- [PROBLEM STATEMENT]:
List each line of the records that contains the string "this". Letter case matters.

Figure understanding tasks
++++
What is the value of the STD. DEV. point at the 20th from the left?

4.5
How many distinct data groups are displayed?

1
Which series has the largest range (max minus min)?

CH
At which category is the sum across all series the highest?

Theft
++++
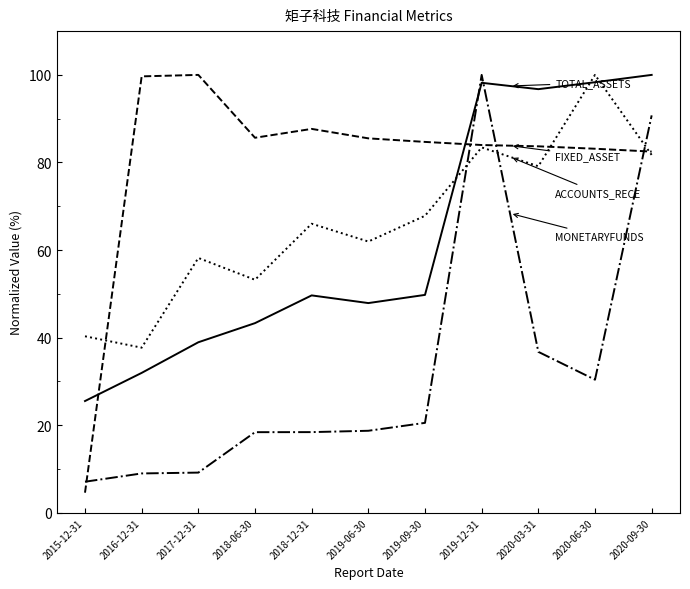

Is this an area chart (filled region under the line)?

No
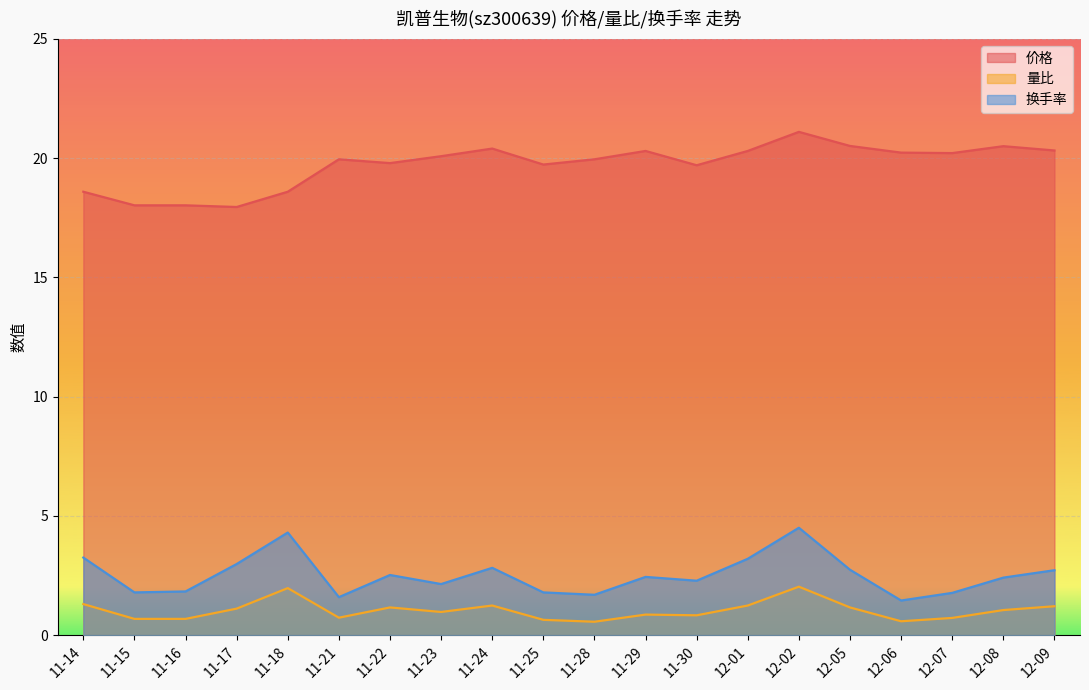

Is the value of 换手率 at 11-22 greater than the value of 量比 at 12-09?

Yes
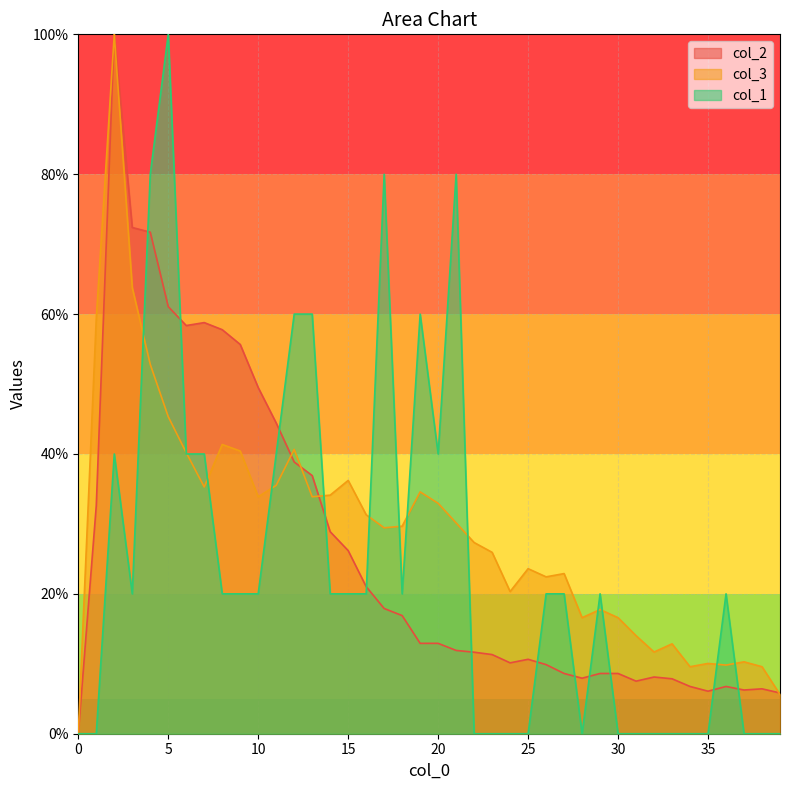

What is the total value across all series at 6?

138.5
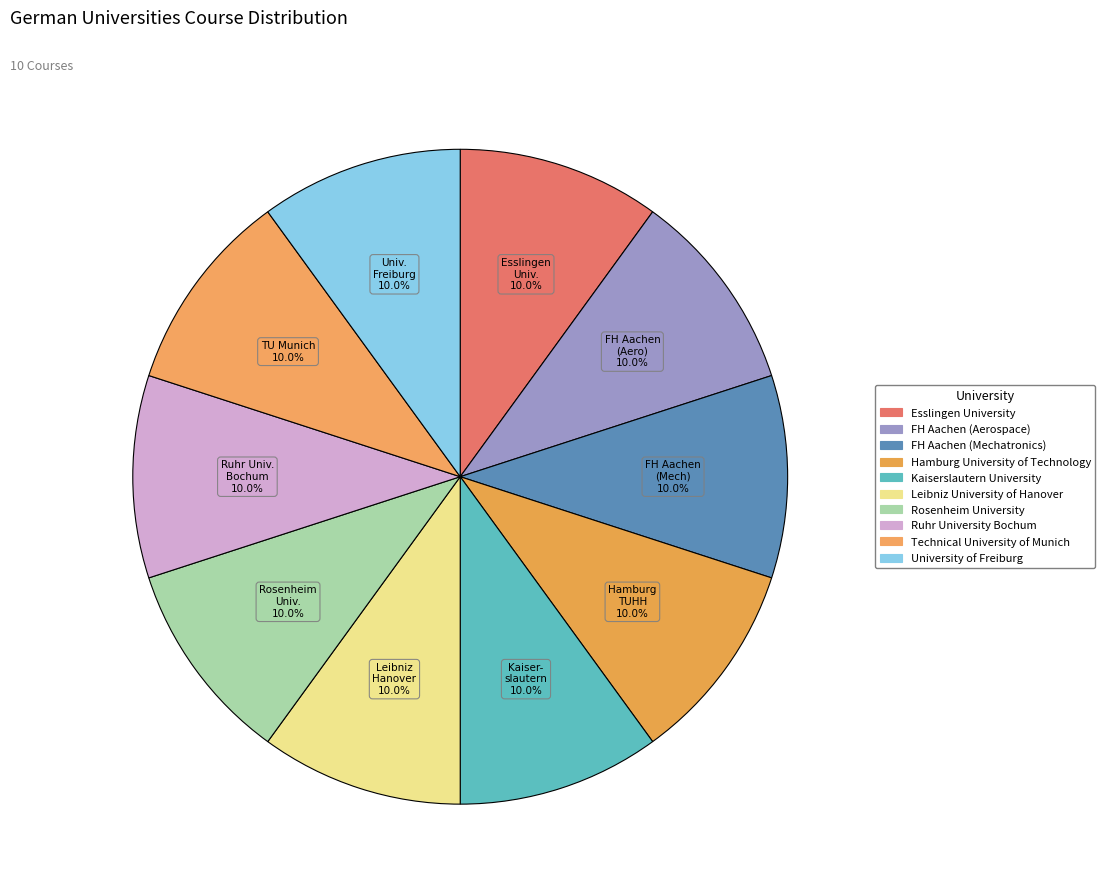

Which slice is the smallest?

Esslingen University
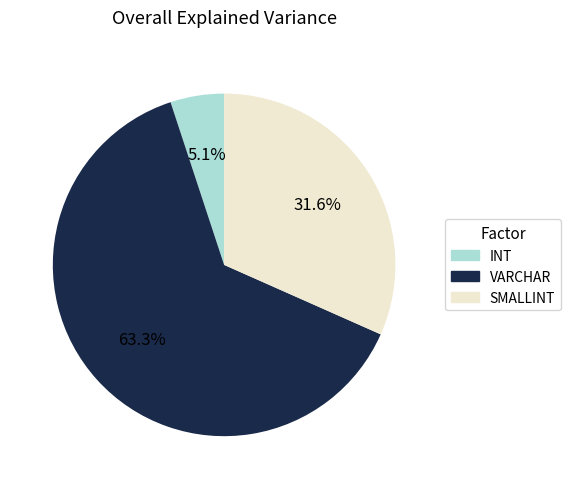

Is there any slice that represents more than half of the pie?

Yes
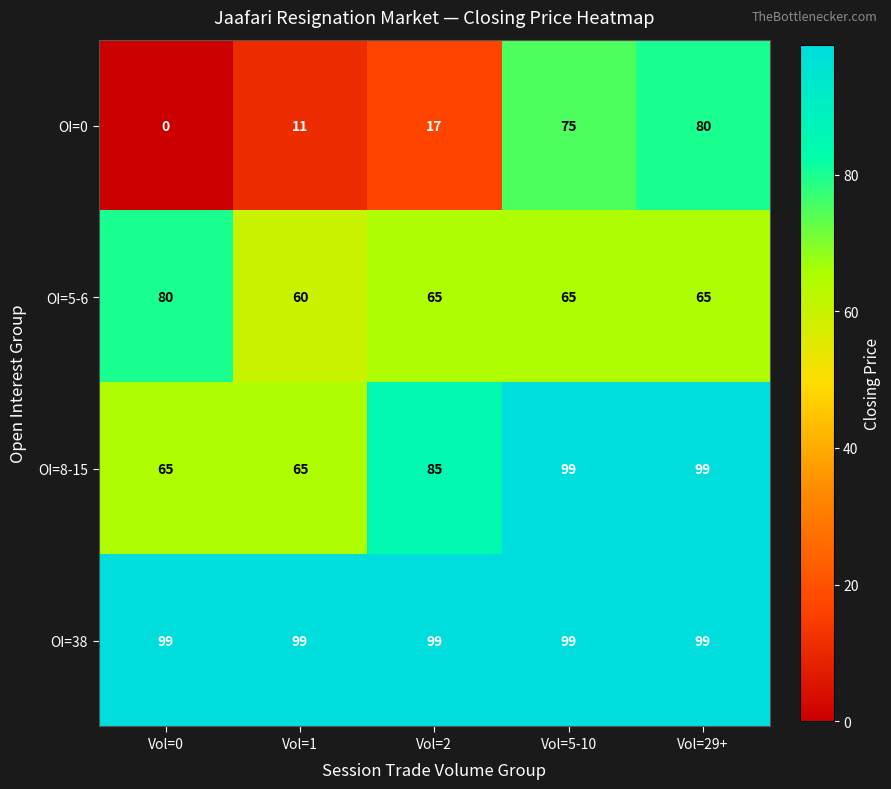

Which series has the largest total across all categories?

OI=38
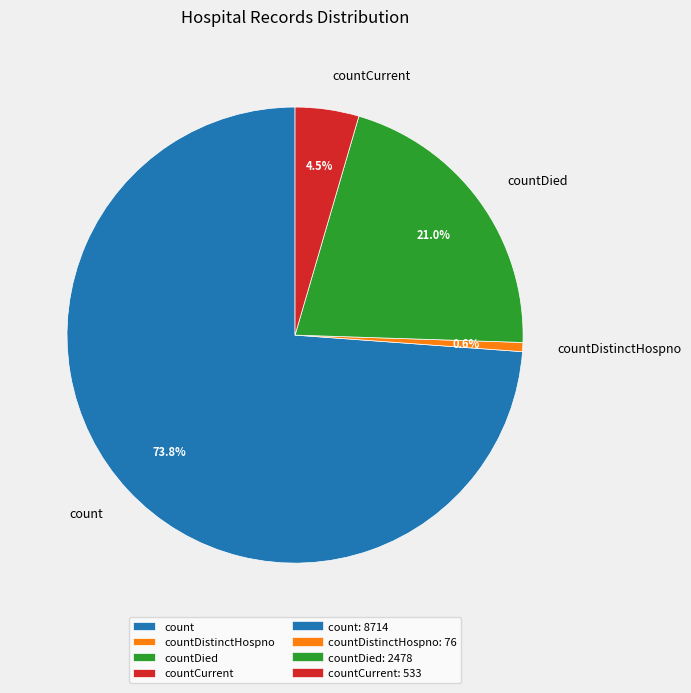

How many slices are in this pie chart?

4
++++
- [REPLY TO THE TASK]:
Is this an area chart (filled region under the line)?
How many slices are in this pie chart?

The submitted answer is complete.